Ah, the irony: Ned will someday tell Sansa how helpful(!) she was to him this day. Varys is “worse” than Littlefinger because he “[does] too little.” (Yeah, what was he thinking prepping only three or four Targaryen heirs?) Jon Arryn died “for the truth” (although Ned is finally right about Bran almost-dying for it).

I forgot that Sandor is now technically lord of Cleganeland, or whatever it may be called.

To Ned, the guardsman Tomard isn’t laughable “Fat Tom,” but a sensible and trustworthy supporter.

This chapter is probably Cersei’s sympathetic peak.

“What would Catelyn do, if it were Jon’s life, against the children of her body?” Is that some kinda foreshadowing?

Ned, still snarky!

Second use of the titular phrase, by Cersei.


AGoT Sansa 2: Sansa is creepy!

But in an interesting way! I’ve always liked Sansa’s chapters — whether or not I like her as a “person” (remember, she is a fictional character, people!) being beside the point — because I enjoy reading about the events we see through her eyes (court intrigue, anything involving Petyr Baelish). But in this chapter, it’s Sansa’s actual stream of consciousness that is so creepily entertaining: her detached response to the death of Ser Hugh, her (and Septa Mordane’s!) scorn toward Jeyne’s much more appropriate reaction, her rationalization of Joffrey’s past and present behavior (and compartmentalization of Lady’s death as “the awful thing”).

Elsewhere in this chapter:

  • Loras’ first in-person appearance: he’s the cutest guy Sansa’s ever seen (wasn’t Renly that, also?) with “lazy” (?) brown curls and “liquid gold” eyes. The description of his tourney self-marketing activities is great.
  • Eddard isn’t around to see what a drunken, sexist (even if Cersei deserves it) lout his “friend” Robert actually is.
  • First detailed description of Sandor: gaunt, with heavy brows, a large hooked nose, thin dark hair combed over, and the now precisely described scars. And he gets the only real emotional response out of Sociopathic Sansa.

AGoT Tyrion 1: potpourri

  • For a first POV chapter, this chapter reveals surprisingly little of Tyrion’s inner life: it’s largely composed of dialog. We do get a sense of his intelligence through his subtle observation of his siblings’ behavior, though.
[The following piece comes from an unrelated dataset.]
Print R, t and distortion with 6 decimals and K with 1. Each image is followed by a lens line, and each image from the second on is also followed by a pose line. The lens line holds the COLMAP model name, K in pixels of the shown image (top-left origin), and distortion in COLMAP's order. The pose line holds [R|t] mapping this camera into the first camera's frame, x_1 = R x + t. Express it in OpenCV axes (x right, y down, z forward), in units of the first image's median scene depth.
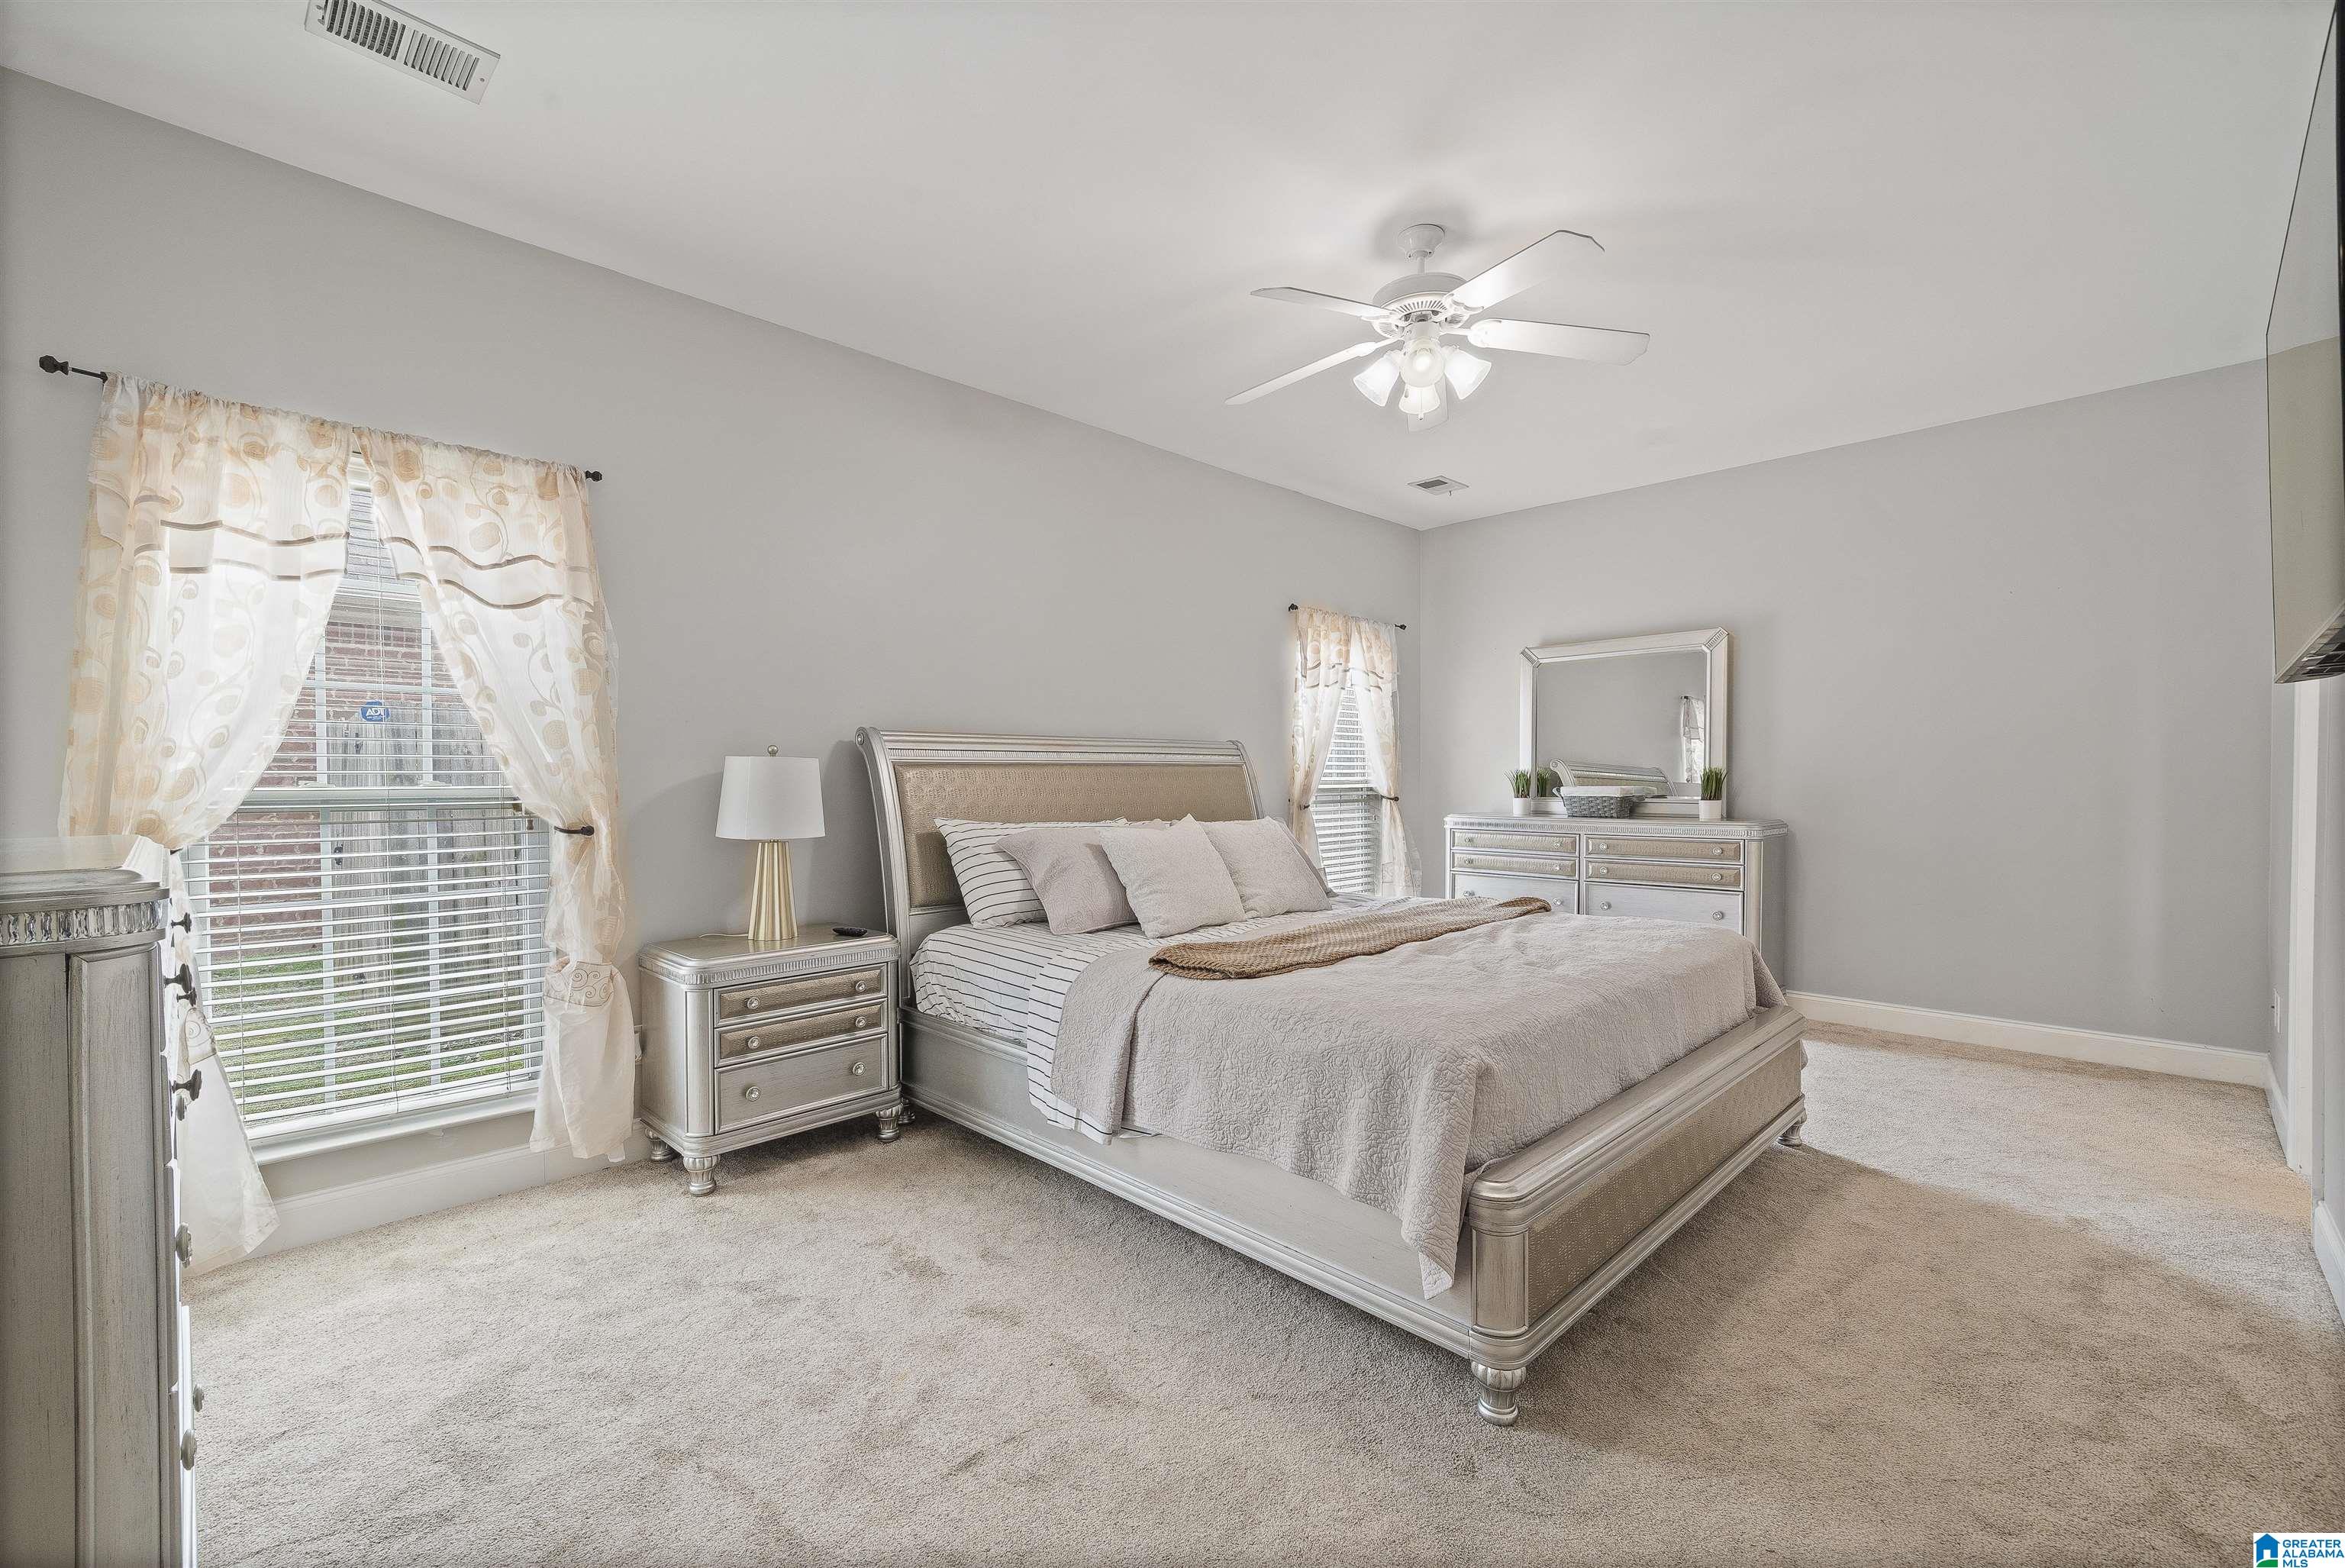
lens RADIAL K [[960.9, 0, 1169.0], [0, 960.9, 793.6], [0, 0, 1]] dist [-0.008117, 0.002477]
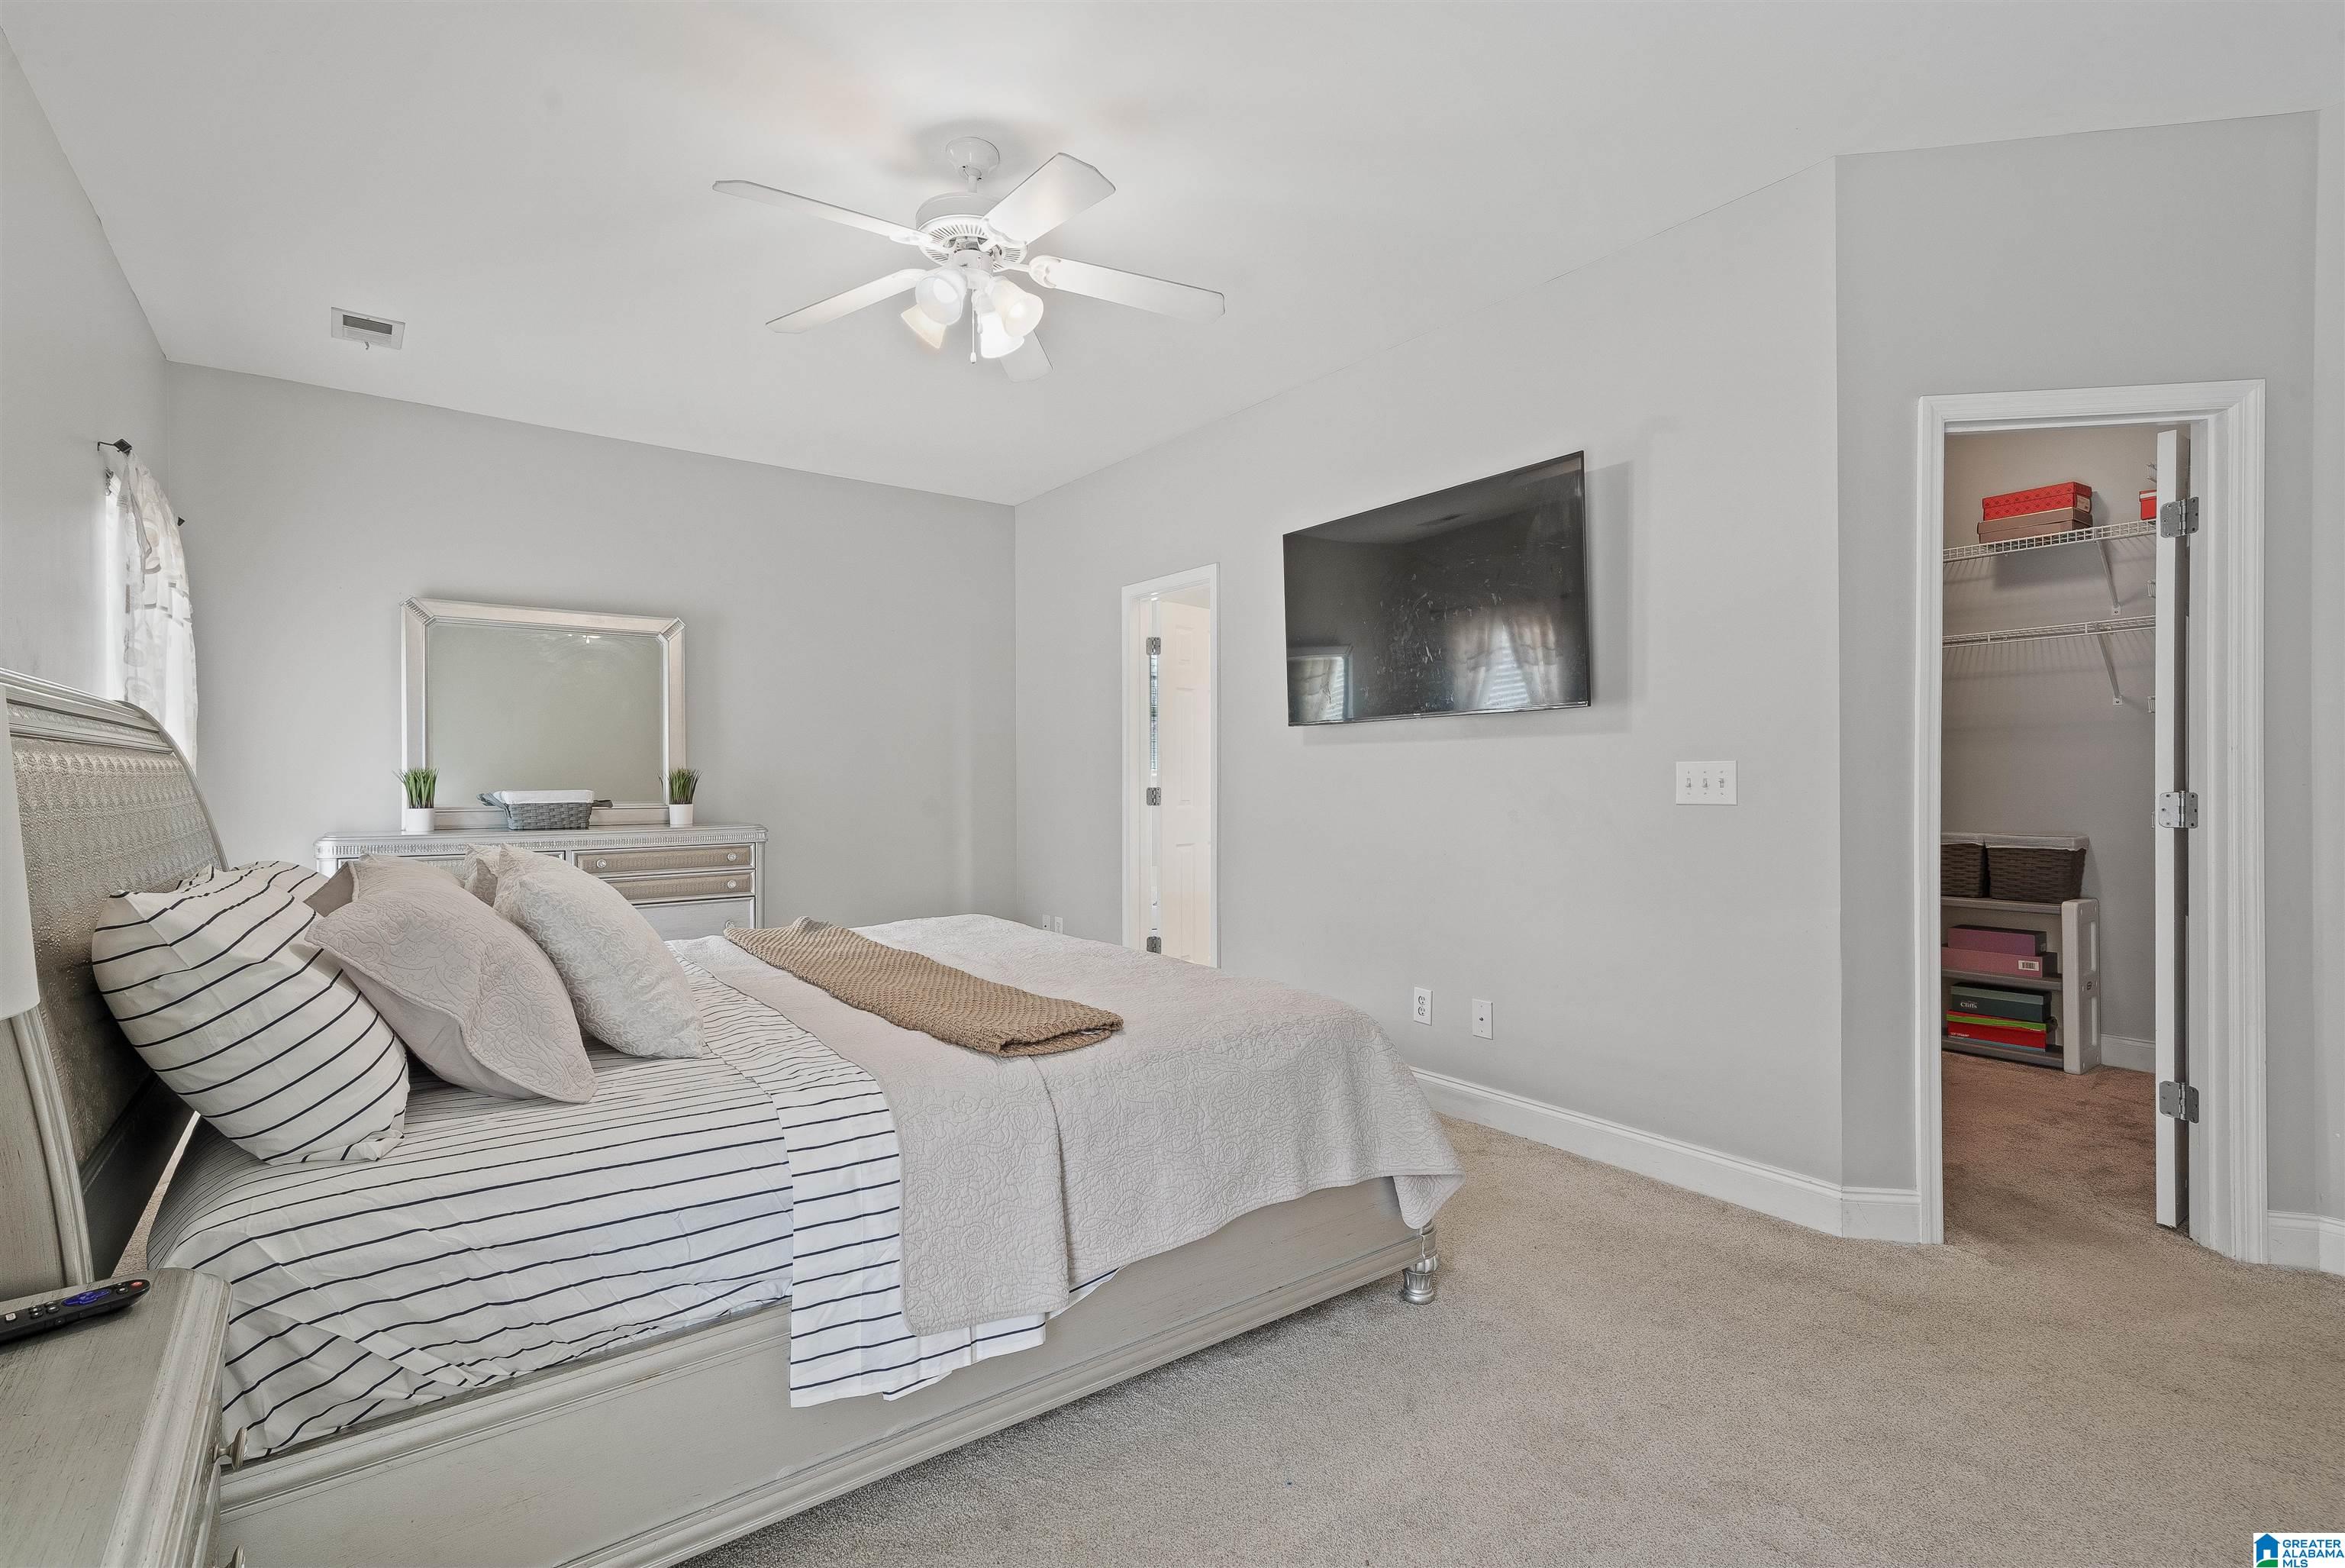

And we learn that he’s willing to stand up to Joffrey.
  • The Winterfell library is sold hard in the opening paragraphs, probably in an attempt to make the reader care about its forthcoming destruction by fire.
  • Sandor’s “spirits of the air!” schtick feels out of character: is he elsewhere portrayed as a stand-up comedian?
  • Joffrey: “I cannot abide the wailing of women.” I’m hoping to eventually look for patterns in these off-handed sexist comments: do their sources tend to mostly be less admirable characters? characters headed for a gruesome end?
  • IMHO, cooking bacon “until it turns black” is a waste of good bacon.
  • The younger pseudo-Baratheon children are once again portrayed as nice kids.
  • Jaime says he would euthanize a son of his that was in Bran’s situation. Of course he is literally hoping to convince those in authority over Bran to euthanize him, for purely selfish reasons–but it’s interesting to consider the words as applied to Joffrey: is Jaime aware of his actual son’s problematic nature? Does he wish he had not brought him into the world, or could remove him from it?

AGoT Arya 1: gender; plus, does Sandor want Joffrey dead?

“You’d think the royal sigil would be sufficient, but no. He makes his mother’s house equal in honor to the King’s.”

“The woman is important too!” Arya protested.

Good for her, even if the woman she’s defending (Cersei) is less than admirable.

A few pages later, just so we don’t forget the institutional sexism Arya is doomed to struggle against:

“Are you training women here?”

BTW, Sandor says this while trying to convince Ser Rodrik to let Joffrey and Robb fight with real swords. Does Sandor want Joffrey dead, wounded, or at least put in his place?

(Another of Sandor’s pro-real swords arguments: “I killed a man at twelve.” Arya will, of course, beat that record.)